_Exercise tasks_.
1 – In the closing statement, who produced the Soviet propaganda film that the Defense asks its listeners to remove from their minds?
2 – Transcribe the part of the closing statement that begins at the words "Before closing we" and stops after the words "his revolutionary agenda.".

_Source text_.

______________________________

Before closing we would like to remind you, Ladies and Gentlemen, that we are not placing absolutism on trial here. That is a matter for constitutionalists to discuss. We ask you to be cautious and evaluate the facts for yourselves. To do that fairly, we ask you to remove from your minds the emotionally charged Soviet propaganda film produced by Sergei Eisenstein under Comrade Lenin’s behest. The Defense contends that Lenin used that visual propaganda to obscure the real facts of this case in order to justify his revolutionary agenda.
The general impression the Soviets have instilled into the public mind was that the total number killed or injured was high, and that authorities deliberately harmed the marchers without provocation. Official figures were considerably lower than portrayed by the Soviet propagandists who had their own agenda to fulfill. Ladies and Gentleman, the Defense has evidence which will prove that it was the marchers themselves who provoked the military by their verbal and physical taunts. It was they, in the absence of their leader, who failed to listen to multiple warnings and refused to disperse peacefully.

______________________________

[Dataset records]

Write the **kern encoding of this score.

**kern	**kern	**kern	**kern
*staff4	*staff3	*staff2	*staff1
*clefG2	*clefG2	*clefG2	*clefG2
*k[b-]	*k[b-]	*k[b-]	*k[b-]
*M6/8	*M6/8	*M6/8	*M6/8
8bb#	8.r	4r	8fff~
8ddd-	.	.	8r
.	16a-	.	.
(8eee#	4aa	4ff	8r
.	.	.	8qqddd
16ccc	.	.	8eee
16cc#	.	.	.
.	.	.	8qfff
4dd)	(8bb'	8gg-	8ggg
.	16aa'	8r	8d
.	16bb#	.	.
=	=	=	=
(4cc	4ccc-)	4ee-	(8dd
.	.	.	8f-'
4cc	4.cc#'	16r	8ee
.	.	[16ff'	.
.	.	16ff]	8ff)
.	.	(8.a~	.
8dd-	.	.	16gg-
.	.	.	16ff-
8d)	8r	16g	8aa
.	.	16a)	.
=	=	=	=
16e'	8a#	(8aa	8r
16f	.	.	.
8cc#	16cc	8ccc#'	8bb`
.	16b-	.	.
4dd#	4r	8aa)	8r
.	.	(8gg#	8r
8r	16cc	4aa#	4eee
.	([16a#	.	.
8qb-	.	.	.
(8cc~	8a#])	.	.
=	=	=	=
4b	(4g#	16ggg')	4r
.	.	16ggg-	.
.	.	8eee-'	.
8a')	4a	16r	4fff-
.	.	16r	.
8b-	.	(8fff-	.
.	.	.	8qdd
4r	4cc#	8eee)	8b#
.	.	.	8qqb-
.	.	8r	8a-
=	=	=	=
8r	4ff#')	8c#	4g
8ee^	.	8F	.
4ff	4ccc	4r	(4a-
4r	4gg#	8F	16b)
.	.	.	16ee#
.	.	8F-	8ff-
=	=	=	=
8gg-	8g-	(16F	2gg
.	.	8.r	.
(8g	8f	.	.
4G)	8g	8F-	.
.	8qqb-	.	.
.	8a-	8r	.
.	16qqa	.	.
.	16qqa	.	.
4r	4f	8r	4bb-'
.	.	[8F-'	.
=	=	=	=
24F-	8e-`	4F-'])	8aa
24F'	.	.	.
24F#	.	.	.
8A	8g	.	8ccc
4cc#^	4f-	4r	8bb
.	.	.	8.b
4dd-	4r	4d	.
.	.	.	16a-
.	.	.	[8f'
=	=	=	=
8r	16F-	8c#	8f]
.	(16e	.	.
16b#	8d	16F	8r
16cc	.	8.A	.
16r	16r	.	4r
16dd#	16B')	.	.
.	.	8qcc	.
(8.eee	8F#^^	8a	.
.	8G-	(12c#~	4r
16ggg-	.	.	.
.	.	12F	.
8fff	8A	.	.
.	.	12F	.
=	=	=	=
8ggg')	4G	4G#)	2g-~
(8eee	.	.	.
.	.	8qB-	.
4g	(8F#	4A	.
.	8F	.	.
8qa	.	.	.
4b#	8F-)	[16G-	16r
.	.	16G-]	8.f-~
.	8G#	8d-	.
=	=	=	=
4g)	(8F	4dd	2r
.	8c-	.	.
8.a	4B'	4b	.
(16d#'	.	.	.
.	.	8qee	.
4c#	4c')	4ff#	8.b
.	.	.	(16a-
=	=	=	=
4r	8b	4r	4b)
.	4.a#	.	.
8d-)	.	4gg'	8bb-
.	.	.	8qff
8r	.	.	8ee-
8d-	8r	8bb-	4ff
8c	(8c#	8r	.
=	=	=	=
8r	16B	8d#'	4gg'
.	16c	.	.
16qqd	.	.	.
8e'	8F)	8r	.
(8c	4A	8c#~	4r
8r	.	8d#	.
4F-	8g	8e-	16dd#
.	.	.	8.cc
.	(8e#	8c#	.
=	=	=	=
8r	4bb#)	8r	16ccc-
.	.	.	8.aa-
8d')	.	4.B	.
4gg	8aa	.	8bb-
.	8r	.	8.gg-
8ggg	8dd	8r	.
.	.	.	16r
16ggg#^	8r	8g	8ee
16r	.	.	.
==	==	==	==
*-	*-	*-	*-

______________________________

_Solutions to the problems_.
1 – Sergei Eisenstein produced it, under Comrade Lenin's behest.

2 –
Before closing we would like to remind you, Ladies and Gentlemen, that we are not placing absolutism on trial here. That is a matter for constitutionalists to discuss. We ask you to be cautious and evaluate the facts for yourselves. To do that fairly, we ask you to remove from your minds the emotionally charged Soviet propaganda film produced by Sergei Eisenstein under Comrade Lenin’s behest. The Defense contends that Lenin used that visual propaganda to obscure the real facts of this case in order to justify his revolutionary agenda.